Volvo sets 2019 as ‘the end of the solely combustion engine-powered car’

05 July 2017

Volvo sets 2019 as ‘the end of the solely combustion engine-powered car’

05 July 2017

The end of the combustion engine era has officially begun, with Volvo becoming the first carmaker to set a date for it to terminate both petrol and diesel engine development for non-electrified cars. From 2019, new Volvo models launching will only be offered in electrified powertrains – all-electric, plug-in hybrids or 48-volt mild hybrids, the latter being new tech that powers a car’s accessories like air conditioning as well as providing additional power to the engine.

It is a major shift for the company which has a hefty challenge on its hands to make the shift, spurred on by costly tightening limits on diesel emissions, with more than 80% of Volvo’s sales in the first quarter estimated as being powered by diesel. In just two years’ time, Volvo’s future will be all electrified.

Volvo CEO Håkan Samuelsson said: ‘This announcement marks the end of the solely combustion engine-powered car.

‘Volvo Cars has stated that it plans to have sold a total of 1 million electrified cars by 2025. When we said it we meant it. This is how we are going to do it.’

As part of the plans, Volvo also announced that its full-electric line-up will grow rapidly from zero currently to five cars – three from Volvo and two from its new Tesla-targeted Polestar performance brand. These will be launched from 2019 to 2021.

The announcement is the next step following Volvo’s 2014 announcement that all its future models would be offered with a plug-in hybrid alternative to be sold alongside its traditional combustion engine versions. Smaller, nimbler Volvo beat its premium German rivals to market in Europe with the introduction of a plug-in hybrid variant of the V60 in 2012, and appears to be planning to make a similarly early move once more.

Volvo is likely to be the first of many to make similar announcements in the coming years, especially with regards to diesel as emissions limits cause costs to skyrocket and diesel bans increasingly hit used diesel residual values. Smaller manufacturers like Volvo are expected to make such moves first, as they have less money for multiple parallel engine development, particularly with costs rising to meet emissions standards.

Manufacturers will want to focus on investing in the future as soon as the revenue hit from abandoning combustion engines is acceptable to investors. It is also easier for lower-volume brands to make the shift since their lower sales mean they have less to lose in the short term, and more growth potential to cover any hit they take from the shift.

Samuelsson added: ‘This is about the customer. People increasingly demand electrified cars and we want to respond to our customers’ current and future needs. You can now pick and choose whichever electrified Volvo you wish.’

All major Volvo car models are expected to be able to accommodate all-electric, plug-in hybrid or 48-volt mild hybrid powertrains in the future, underpinned by Volvo’s scalable product architecture (SPA) or compact modular architecture (CMA).

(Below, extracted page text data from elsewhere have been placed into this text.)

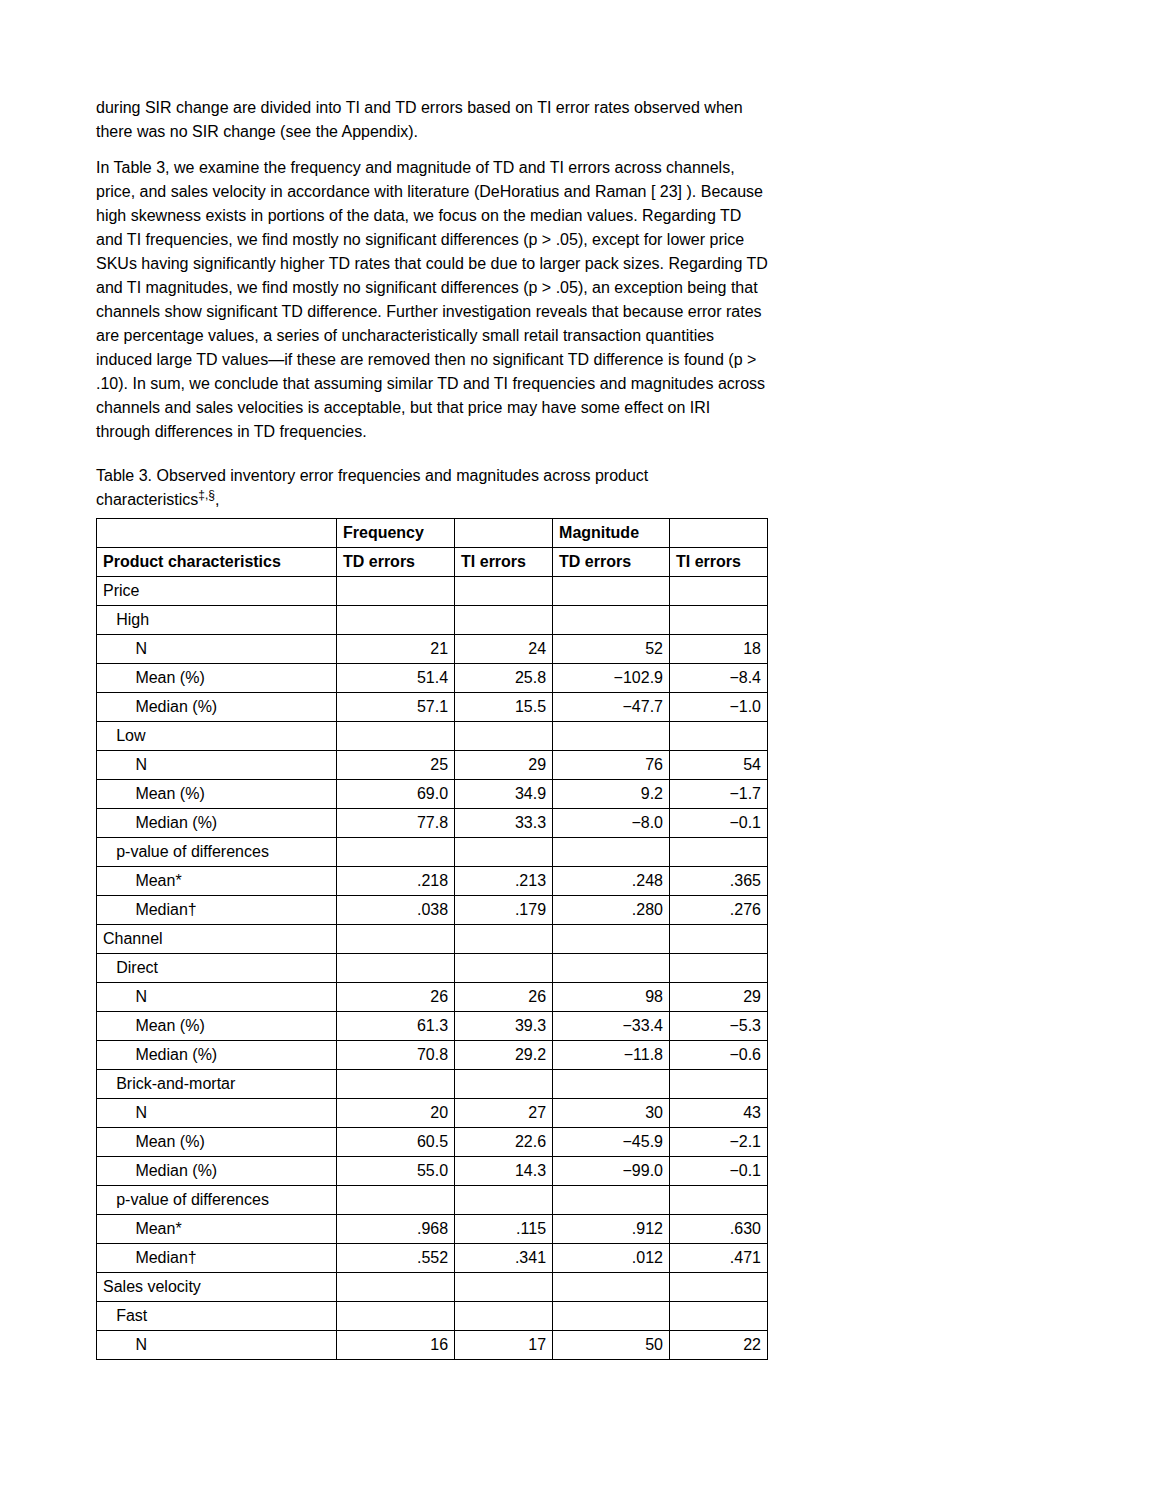during SIR change are divided into TI and TD errors based on TI error rates observed when there was no SIR change (see the Appendix).
In Table 3, we examine the frequency and magnitude of TD and TI errors across channels, price, and sales velocity in accordance with literature (DeHoratius and Raman [ 23] ). Because high skewness exists in portions of the data, we focus on the median values. Regarding TD and TI frequencies, we find mostly no significant differences (p > .05), except for lower price SKUs having significantly higher TD rates that could be due to larger pack sizes. Regarding TD and TI magnitudes, we find mostly no significant differences (p > .05), an exception being that channels show significant TD difference. Further investigation reveals that because error rates are percentage values, a series of uncharacteristically small retail transaction quantities induced large TD values—if these are removed then no significant TD difference is found (p > .10). In sum, we conclude that assuming similar TD and TI frequencies and magnitudes across channels and sales velocities is acceptable, but that price may have some effect on IRI through differences in TD frequencies.
Table 3. Observed inventory error frequencies and magnitudes across product characteristics‡,§,
| | Frequency | | Magnitude | |
| --- | --- | --- | --- | --- |
| Product characteristics | TD errors | TI errors | TD errors | TI errors |
| Price | | | | |
| High | | | | |
| N | 21 | 24 | 52 | 18 |
| Mean (%) | 51.4 | 25.8 | −102.9 | −8.4 |
| Median (%) | 57.1 | 15.5 | −47.7 | −1.0 |
| Low | | | | |
| N | 25 | 29 | 76 | 54 |
| Mean (%) | 69.0 | 34.9 | 9.2 | −1.7 |
| Median (%) | 77.8 | 33.3 | −8.0 | −0.1 |
| p-value of differences | | | | |
| Mean* | .218 | .213 | .248 | .365 |
| Median† | .038 | .179 | .280 | .276 |
| Channel | | | | |
| Direct | | | | |
| N | 26 | 26 | 98 | 29 |
| Mean (%) | 61.3 | 39.3 | −33.4 | −5.3 |
| Median (%) | 70.8 | 29.2 | −11.8 | −0.6 |
| Brick-and-mortar | | | | |
| N | 20 | 27 | 30 | 43 |
| Mean (%) | 60.5 | 22.6 | −45.9 | −2.1 |
| Median (%) | 55.0 | 14.3 | −99.0 | −0.1 |
| p-value of differences | | | | |
| Mean* | .968 | .115 | .912 | .630 |
| Median† | .552 | .341 | .012 | .471 |
| Sales velocity | | | | |
| Fast | | | | |
| N | 16 | 17 | 50 | 22 |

The costs of Volvo’s transition to an electrified-only future from 2019 are expected to be met within its existing budgets, with electrified models made at its plants in Europe and China as well as at its new US factory. Money will be freed up by ditching pure combustion engine development – with their next generation of these up for renewal, Volvo had been contemplating whether to go ahead. Samuelsson now says: ‘[To fund the transition] we of course will not be developing completely new generations of combustion engines.’

48-volt mild hybrid technology has opened a new window for carmakers to abandon non-electrified combustion engines much quicker than once was forecast. Unlike rivals Mercedes-Benz and Audi, Volvo has not yet set a date when its first model with a 48-volt hybrid system will launch – although Samuelsson has confirmed the technology will apply to both petrol and diesel hybrid powertrains. Analysts and suppliers expect the technology to surge to become a multimillion-euro market in just three years, i.e. by 2020.

The 48-volt technology saves fuel, without the high cost implications (and hit to fuel economy) from a full hybrid powertrain. Renault already offers a version of its popular Scenic compact MPV with the technology, and Volkswagen Group has announced it plans to use the technology in a Golf-sized new model, the release date of which is expected to be announced soon.

Introducing the 48-volt technology provides an escape route for OEMs otherwise forced to install costly after-treatment systems (such as selective catalytic reduction (SCR) technology) to meet ever tougher NOx emissions regulations for diesel cars. Depending on patchy differences in the way diesel bans are being planned in many cities across Europe, diesel mild hybrids may also be permitted, although it would be a risky purchase decision with the quick-changing nature of the political air pollution environment.

Much like the rise of the combustion engine in the 1900s led to the demise of the steam car, the days of the mainstream combustion engine are seemingly numbered.